Please pull out every line of the records that contains the string "pentru", counting only matches with the same capitalization.
--------------------------------------------------
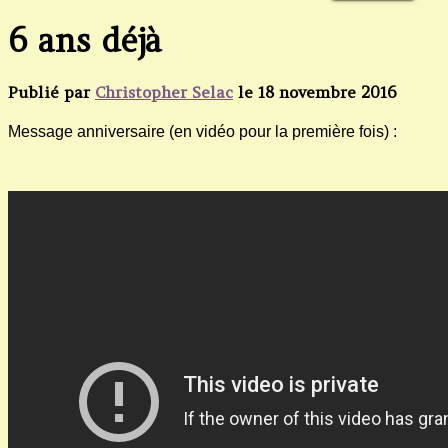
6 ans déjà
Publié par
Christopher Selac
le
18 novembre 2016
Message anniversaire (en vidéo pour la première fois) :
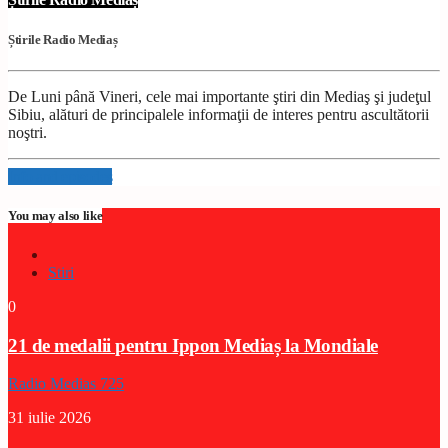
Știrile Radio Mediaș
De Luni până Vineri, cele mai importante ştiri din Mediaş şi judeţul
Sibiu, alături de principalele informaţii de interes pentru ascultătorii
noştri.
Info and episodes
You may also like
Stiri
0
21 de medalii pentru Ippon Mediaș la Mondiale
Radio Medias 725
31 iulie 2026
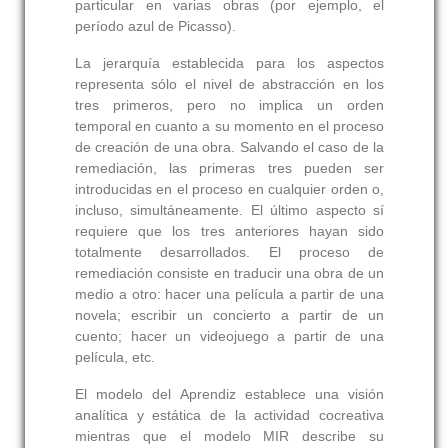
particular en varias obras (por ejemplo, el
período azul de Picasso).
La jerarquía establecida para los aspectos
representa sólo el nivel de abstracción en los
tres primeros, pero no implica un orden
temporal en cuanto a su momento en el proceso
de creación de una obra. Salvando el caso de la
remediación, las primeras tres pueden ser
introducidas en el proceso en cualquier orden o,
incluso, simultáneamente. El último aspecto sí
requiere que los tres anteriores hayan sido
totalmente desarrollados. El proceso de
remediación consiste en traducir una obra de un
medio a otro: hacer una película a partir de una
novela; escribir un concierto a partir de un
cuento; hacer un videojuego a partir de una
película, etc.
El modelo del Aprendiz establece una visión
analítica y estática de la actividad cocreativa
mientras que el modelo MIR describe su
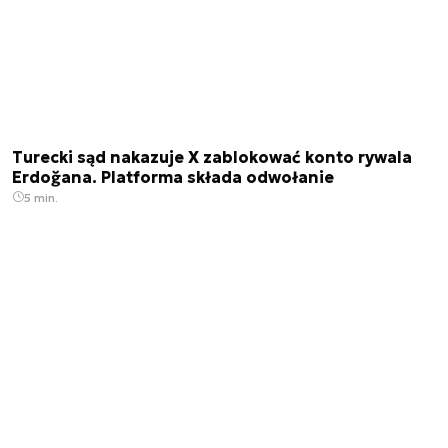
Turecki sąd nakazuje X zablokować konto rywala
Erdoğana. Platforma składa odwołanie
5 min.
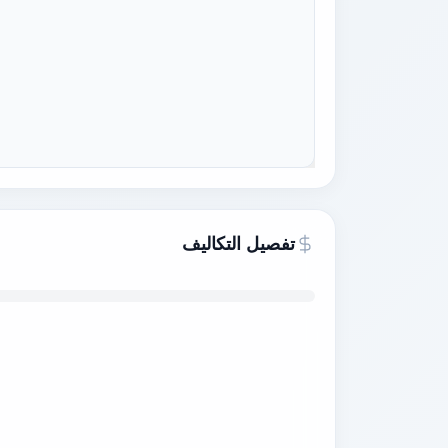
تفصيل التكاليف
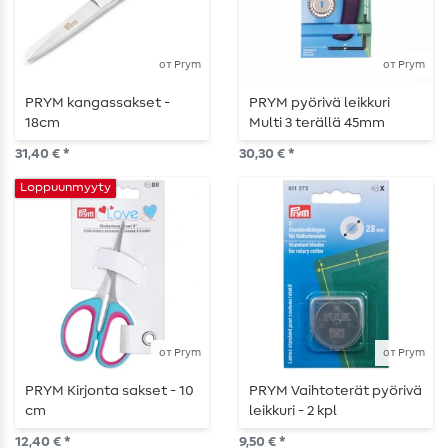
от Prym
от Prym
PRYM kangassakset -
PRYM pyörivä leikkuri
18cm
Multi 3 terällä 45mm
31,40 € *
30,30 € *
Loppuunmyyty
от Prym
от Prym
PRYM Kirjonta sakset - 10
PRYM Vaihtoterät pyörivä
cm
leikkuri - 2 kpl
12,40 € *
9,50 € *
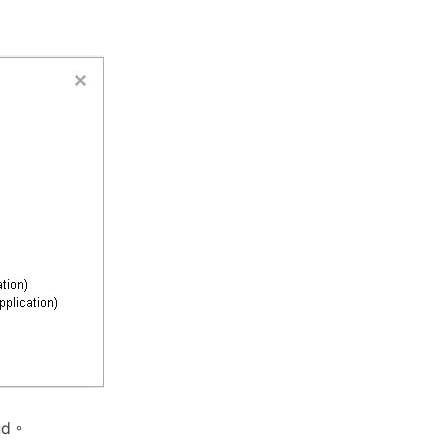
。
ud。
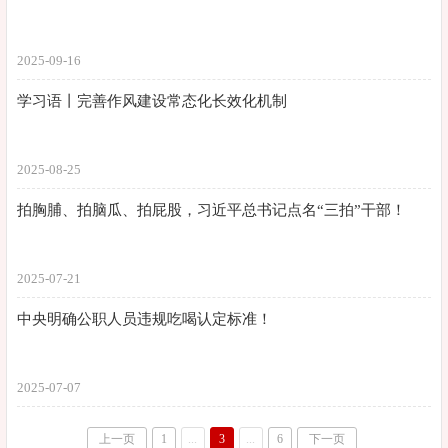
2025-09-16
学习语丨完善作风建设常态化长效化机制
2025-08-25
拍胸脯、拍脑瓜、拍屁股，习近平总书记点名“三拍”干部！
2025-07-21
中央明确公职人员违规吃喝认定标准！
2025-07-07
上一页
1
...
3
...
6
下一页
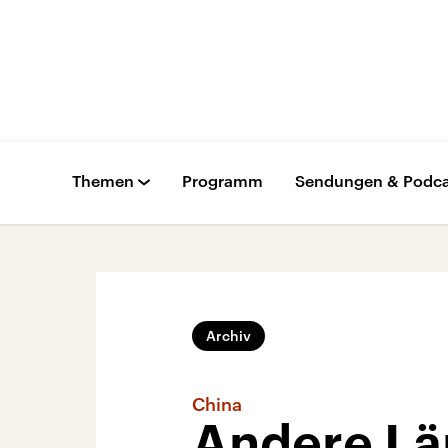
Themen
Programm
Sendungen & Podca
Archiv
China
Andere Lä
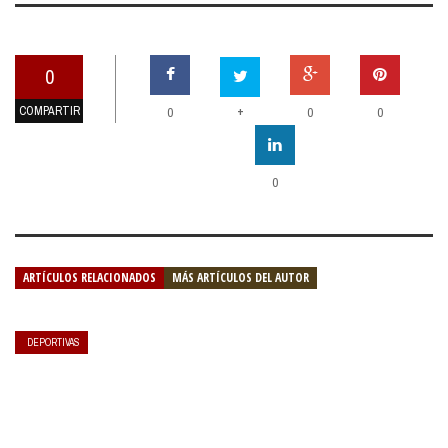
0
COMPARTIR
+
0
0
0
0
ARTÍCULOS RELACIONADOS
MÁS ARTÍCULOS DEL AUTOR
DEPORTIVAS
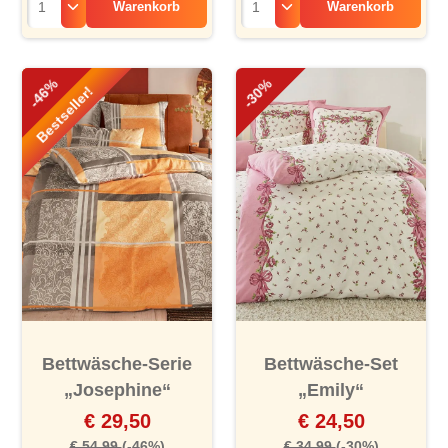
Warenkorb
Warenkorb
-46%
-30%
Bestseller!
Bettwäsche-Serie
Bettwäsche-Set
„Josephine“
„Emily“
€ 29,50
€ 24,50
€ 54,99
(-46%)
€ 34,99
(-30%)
--------------------------------------------------
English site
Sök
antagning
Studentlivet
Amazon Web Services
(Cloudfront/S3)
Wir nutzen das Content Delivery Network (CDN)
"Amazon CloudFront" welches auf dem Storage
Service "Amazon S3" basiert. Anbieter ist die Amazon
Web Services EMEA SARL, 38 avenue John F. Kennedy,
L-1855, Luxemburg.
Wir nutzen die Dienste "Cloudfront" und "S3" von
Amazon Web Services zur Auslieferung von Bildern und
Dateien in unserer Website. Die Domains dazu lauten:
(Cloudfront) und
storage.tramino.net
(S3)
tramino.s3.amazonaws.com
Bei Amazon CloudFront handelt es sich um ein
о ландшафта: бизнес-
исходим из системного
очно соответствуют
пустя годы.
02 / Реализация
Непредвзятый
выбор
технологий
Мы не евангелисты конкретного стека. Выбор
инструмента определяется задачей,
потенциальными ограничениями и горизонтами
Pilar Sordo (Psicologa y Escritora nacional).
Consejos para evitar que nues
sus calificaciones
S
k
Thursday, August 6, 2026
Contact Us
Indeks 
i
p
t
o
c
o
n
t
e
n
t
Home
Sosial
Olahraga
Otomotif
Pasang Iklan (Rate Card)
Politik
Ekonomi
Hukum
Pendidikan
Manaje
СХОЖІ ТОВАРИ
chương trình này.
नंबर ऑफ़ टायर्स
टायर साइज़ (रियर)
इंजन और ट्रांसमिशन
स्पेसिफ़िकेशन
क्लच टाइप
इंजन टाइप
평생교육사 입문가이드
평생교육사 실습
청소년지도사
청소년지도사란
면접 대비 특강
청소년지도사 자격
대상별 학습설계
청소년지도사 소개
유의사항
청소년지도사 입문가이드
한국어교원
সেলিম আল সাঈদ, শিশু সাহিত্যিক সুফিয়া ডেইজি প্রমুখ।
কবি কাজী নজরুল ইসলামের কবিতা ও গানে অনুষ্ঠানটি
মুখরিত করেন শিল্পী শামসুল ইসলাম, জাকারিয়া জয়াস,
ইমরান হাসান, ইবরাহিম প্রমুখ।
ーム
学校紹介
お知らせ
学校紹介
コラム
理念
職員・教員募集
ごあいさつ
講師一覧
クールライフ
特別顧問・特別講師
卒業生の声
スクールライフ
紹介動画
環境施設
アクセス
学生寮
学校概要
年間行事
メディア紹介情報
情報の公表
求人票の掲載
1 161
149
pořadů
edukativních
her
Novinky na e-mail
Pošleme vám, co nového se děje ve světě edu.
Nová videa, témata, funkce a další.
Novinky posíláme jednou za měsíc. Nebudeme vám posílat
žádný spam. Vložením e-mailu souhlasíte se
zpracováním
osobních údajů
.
--------------------------------------------------
### [Answer box]
Sibiu, alături de principalele informaţii de interes pentru ascultătorii
21 de medalii pentru Ippon Mediaș la Mondiale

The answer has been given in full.